Wir passieren eine lange, still stehende Kolonne von Lastentransportern, bevor das Zollamt erreicht ist. Hier geht alles erstaunlich schnell, die Ausfuhr des Wagens wird mit einem Stempel bestätigt und wir dürfen südwärts weiterfahren. Die asphaltierte Straße endet bald an einer Art befestigtem Fort. Die weitere Route führt über eine Piste, teilweise markiert, streckenweise wild durch die Gegend. Es sind fünfundzwanzig Kilometer zu überwinden, die mich an frühere Zeiten erinnern, als solche Wege der Alltag waren.
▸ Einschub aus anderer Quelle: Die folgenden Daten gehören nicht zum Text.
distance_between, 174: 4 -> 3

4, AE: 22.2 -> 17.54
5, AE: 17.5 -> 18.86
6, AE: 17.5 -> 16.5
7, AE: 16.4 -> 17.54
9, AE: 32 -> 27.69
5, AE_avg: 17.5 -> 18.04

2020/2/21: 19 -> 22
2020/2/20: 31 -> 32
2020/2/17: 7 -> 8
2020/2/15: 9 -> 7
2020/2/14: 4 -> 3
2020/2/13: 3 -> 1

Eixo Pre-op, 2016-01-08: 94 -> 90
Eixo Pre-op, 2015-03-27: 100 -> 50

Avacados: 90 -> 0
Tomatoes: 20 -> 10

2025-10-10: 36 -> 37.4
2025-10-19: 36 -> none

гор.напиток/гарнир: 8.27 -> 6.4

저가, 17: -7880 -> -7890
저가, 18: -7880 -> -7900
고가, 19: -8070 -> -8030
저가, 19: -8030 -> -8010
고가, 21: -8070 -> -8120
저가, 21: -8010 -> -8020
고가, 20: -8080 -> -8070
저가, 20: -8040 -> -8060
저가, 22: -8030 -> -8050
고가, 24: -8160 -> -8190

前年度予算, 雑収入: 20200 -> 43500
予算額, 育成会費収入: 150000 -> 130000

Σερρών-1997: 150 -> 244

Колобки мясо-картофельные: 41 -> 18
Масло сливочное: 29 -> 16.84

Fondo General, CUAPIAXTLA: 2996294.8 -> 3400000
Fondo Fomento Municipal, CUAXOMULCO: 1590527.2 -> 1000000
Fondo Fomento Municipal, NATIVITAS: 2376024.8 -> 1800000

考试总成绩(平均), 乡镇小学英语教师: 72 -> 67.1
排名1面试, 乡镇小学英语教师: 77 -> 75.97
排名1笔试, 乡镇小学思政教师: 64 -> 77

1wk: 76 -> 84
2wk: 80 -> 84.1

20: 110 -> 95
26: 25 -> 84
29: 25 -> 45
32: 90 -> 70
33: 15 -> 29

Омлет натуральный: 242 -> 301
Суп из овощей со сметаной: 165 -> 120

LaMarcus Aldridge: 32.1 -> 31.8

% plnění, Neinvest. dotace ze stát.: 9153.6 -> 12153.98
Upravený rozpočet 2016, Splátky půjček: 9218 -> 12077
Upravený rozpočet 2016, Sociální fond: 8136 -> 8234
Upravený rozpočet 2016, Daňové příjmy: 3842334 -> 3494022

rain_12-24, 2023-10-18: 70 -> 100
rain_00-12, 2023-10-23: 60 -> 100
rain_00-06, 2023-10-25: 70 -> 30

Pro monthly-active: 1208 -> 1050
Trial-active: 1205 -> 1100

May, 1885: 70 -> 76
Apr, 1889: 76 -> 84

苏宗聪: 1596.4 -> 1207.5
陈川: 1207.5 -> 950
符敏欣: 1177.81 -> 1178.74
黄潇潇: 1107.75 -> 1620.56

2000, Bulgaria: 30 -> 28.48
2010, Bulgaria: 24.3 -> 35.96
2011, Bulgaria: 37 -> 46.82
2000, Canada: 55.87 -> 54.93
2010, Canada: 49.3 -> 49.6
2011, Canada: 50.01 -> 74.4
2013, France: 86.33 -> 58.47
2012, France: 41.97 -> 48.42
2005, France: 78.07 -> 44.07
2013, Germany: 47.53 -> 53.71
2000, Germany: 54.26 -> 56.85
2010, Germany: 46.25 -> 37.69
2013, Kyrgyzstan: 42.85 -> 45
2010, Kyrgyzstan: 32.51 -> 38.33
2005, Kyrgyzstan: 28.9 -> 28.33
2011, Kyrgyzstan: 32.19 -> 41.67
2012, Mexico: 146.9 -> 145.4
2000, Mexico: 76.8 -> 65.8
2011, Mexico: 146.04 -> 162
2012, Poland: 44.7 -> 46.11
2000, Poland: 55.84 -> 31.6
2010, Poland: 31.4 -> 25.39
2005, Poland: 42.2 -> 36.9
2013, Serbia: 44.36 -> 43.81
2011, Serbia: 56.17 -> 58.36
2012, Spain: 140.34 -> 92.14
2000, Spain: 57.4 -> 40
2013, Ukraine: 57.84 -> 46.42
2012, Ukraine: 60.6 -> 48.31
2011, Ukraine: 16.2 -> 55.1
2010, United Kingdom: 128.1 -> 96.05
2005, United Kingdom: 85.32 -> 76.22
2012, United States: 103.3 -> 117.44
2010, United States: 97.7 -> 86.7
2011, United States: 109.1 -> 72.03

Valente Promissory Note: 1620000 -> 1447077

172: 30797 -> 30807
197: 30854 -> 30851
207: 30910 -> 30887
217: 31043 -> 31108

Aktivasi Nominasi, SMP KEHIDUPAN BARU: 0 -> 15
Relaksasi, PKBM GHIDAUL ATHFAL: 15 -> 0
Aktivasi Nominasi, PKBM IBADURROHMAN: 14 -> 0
Immer wieder begegnen uns kleine Trupps und ganze Familien Schwarzafrikaner, die in Richtung Algerien ziehen. Der Anblick ist bedrückend.
Wir erreichen gegen Abend Assamaka, den Grenzposten von Niger. Das Zollamt unterscheidet sich von den umliegenden Bauten nur durch einen Fahnenmast, an dem sich die nigrische Flagge im Abendwind leicht bewegt. Militär gibt es hier ebenfalls, allerdings in wesentlich geringerem Ausmaß als jenseits der algerischen Grenze. Der Diensthabende ist ein Targi und er begrüßt uns auf Art der Tuareg mit „labess“. Über ihn erfahren wir von zahlreichen toten Flüchtlingen, die in Massengräbern ringsum verscharrt sind. Algerien hat bei massiven Ausweisungen seit Oktober 2017 an die 13.000 Immigranten zurückgeschickt, weil die Europäische Union Druck auf die nordafrikanischen Länder ausübt, um die Routen übers Mittelmeer zu unterbinden. Den in Niger arbeitenden Organisationen der UN fehlen die Kapazitäten, um sich in dem Ausmaß zu kümmern, die bei dieser Anzahl Menschen notwendig wären. Lediglich an die 11.000 Flüchtlingen aus Mali, Gambia, Guinea, Elfenbeinküste, Niger und anderen Ländern ist der Marsch durch weit über 200 Kilometer staubtrockenes Land bis zur nächsten Stadt, Arli, gelungen.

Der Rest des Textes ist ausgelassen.